## Bounding boxes with keypoints:
——————

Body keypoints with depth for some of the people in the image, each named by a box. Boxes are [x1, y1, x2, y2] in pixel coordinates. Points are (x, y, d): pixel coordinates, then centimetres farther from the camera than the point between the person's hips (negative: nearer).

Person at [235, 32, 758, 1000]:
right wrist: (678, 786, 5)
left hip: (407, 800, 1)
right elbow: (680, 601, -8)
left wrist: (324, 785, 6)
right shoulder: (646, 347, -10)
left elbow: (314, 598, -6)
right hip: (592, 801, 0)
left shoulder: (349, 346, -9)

——————

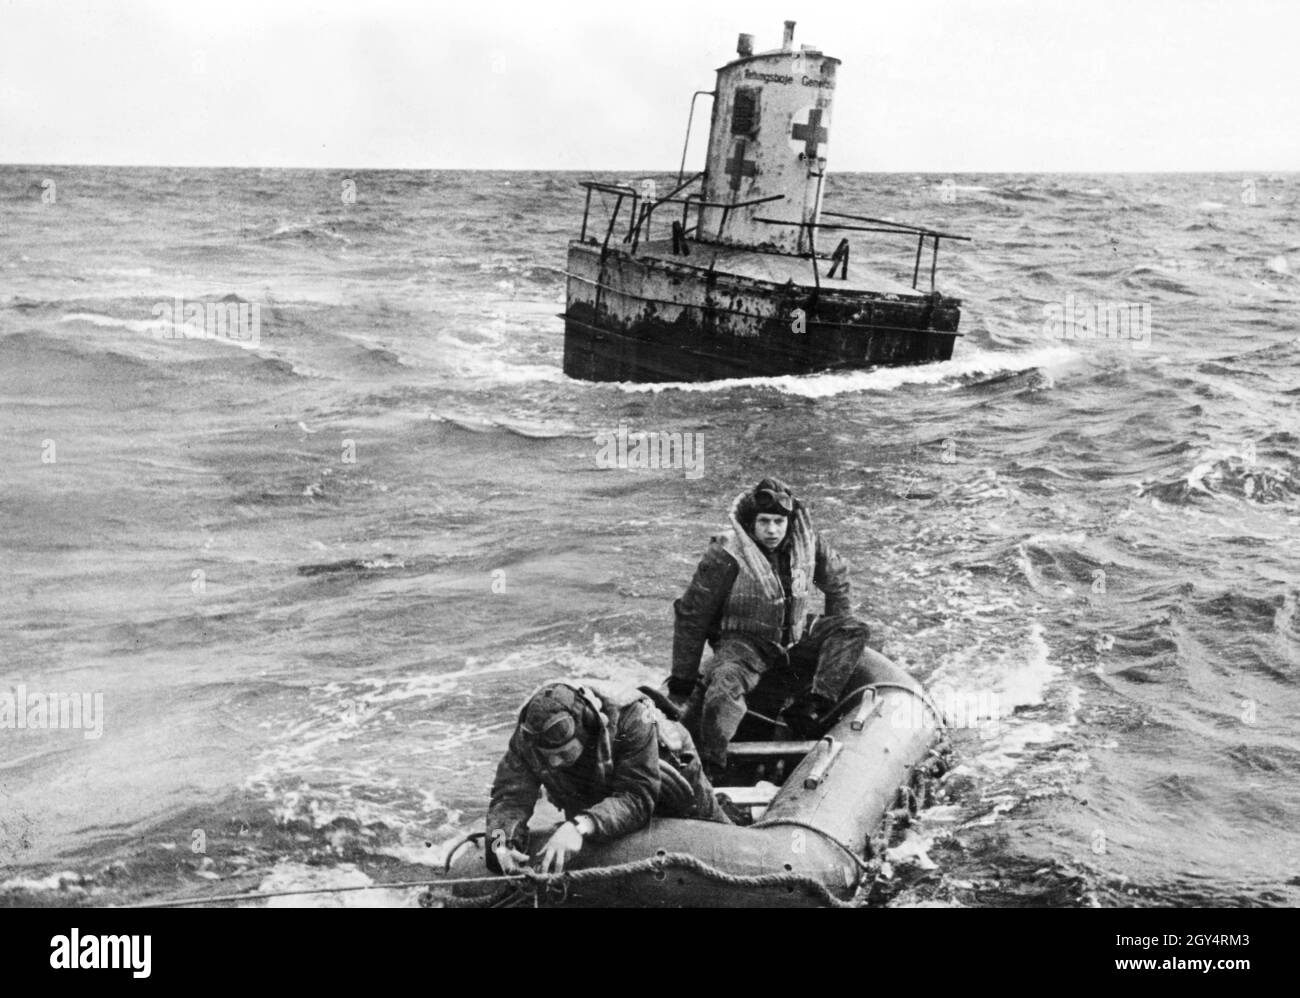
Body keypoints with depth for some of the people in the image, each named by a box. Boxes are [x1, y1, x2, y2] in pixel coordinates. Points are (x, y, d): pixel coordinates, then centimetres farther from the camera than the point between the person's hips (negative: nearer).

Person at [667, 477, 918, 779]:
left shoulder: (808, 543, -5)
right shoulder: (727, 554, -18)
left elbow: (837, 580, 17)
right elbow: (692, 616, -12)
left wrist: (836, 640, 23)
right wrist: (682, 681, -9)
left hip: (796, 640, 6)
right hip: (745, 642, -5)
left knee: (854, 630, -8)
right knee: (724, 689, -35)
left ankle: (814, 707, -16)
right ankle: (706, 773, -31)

——————

## Exercise goal:
Rewrite the stretch of data from the line containing "left wrist: (836, 640, 23)" through the line containing "right ankle: (706, 773, -31)", swapping "ankle" for "heel" and leaving everything else unchanged.

## Result:
left wrist: (836, 640, 23)
right wrist: (682, 681, -9)
left hip: (796, 640, 6)
right hip: (745, 642, -5)
left knee: (854, 630, -8)
right knee: (724, 689, -35)
left heel: (814, 707, -16)
right heel: (706, 773, -31)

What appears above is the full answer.